Excerpted passage:
Changed to a persistent queue from a per-level queue, added MaxPages configuration option and tweaked final output

Open williamjulianvicary opened this issue 5 years ago • 0 comments

This change moves the concept of depth to the currently active URL, to enable continuous crawling. Before this change, the crawl speed is only as quick as the slowest URL within the current depth. For example, a timeout of 30 seconds on a URL at a given depth, would be blocking.

This may have been a design choice as there are some clear downsides to this approach; potential for queue bloat and higher ram usage, plus a potential race condition on the accuracy of depth dependent on the speed at which URLs are processed. However on the flip side, this will dramatically increase the performance on websites with slower pages.

Overview of changes:

The queue uses a struct which maintains awareness of the depth
Concept of nextqueue removed
Crawler is no longer aware of the current depth, instead each URL is aware of it's own depth and when merging in new links, this depth is incremented for the future queued urls.

Edit: I accidentally used master for these changes rather than a branch, I can revert and post separate PR's if you'd prefer, but I've also added in a MaxPages configuration option and updated the readme to cover the new functionality. This works by checking the length of the seen URLs within the merge method, skipping merging when the seen count exceeds the MaxPages setting. This is handy for very large websites where you want to limit the scope of the crawl beyond depth/include/exclude rules.

Feb 09 '20 21:02 williamjulianvicary

Things to do:
1. According to the crawler queue post, why did the per-level queue slow crawling down? Answer in one to three sentences.
2. Reproduce the crawler queue post word for word, starting at "The queue uses" up to and including "beyond depth/include/exclude rules.".
Rely on the crawler queue post alone.

Supplied data:
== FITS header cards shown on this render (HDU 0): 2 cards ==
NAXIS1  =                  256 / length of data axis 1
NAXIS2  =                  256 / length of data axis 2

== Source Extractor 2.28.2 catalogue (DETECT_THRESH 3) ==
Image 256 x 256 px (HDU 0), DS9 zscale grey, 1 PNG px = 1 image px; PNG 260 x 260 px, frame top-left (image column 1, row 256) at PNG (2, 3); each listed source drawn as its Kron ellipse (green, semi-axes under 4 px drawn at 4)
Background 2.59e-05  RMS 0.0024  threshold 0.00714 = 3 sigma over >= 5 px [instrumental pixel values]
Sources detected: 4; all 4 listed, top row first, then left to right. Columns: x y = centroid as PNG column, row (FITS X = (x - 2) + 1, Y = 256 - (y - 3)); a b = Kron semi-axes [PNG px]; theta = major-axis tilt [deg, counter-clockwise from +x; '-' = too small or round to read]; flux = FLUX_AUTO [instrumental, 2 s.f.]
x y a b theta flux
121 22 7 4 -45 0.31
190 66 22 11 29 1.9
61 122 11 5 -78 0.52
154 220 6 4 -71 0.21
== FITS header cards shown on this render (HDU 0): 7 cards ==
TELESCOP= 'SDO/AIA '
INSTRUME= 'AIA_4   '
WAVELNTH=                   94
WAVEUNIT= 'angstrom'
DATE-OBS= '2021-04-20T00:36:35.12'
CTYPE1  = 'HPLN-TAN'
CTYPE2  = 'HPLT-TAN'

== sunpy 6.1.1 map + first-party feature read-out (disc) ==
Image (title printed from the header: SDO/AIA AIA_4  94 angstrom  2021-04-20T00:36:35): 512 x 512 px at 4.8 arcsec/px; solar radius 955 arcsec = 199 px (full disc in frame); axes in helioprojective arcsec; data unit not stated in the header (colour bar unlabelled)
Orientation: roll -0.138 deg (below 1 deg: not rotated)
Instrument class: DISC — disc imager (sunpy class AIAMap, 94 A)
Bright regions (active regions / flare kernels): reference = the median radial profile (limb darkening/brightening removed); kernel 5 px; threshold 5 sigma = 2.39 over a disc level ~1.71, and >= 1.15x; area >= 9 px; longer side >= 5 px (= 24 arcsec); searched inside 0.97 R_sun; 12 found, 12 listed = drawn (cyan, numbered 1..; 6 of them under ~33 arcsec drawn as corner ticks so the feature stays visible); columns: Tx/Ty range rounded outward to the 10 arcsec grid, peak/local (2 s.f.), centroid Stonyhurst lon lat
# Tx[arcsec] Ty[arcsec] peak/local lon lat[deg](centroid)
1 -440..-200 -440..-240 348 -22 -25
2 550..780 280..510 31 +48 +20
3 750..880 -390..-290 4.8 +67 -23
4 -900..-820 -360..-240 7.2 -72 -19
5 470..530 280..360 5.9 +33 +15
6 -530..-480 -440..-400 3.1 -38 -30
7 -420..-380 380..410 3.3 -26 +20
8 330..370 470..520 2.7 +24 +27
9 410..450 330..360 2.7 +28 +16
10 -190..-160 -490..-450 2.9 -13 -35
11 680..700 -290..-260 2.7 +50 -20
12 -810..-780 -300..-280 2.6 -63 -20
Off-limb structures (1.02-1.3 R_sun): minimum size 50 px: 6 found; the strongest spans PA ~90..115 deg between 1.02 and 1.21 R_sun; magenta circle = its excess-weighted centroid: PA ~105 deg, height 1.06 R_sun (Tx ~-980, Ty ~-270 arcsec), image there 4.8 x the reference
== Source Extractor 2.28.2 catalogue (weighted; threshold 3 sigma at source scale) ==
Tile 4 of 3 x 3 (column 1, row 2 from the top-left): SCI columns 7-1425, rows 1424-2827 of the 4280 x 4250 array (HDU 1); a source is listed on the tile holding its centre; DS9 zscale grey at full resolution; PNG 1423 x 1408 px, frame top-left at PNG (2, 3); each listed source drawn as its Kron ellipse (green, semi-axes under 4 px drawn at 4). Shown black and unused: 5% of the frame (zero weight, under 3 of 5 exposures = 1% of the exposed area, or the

Responses to the tasks:
1. With the per-level queue, the crawl could go only as fast as the slowest URL at the current depth. For example, a URL that took 30 seconds to time out at a given depth would block the crawl.

2.
The queue uses a struct which maintains awareness of the depth
Concept of nextqueue removed
Crawler is no longer aware of the current depth, instead each URL is aware of it's own depth and when merging in new links, this depth is incremented for the future queued urls.

Edit: I accidentally used master for these changes rather than a branch, I can revert and post separate PR's if you'd prefer, but I've also added in a MaxPages configuration option and updated the readme to cover the new functionality. This works by checking the length of the seen URLs within the merge method, skipping merging when the seen count exceeds the MaxPages setting. This is handy for very large websites where you want to limit the scope of the crawl beyond depth/include/exclude rules.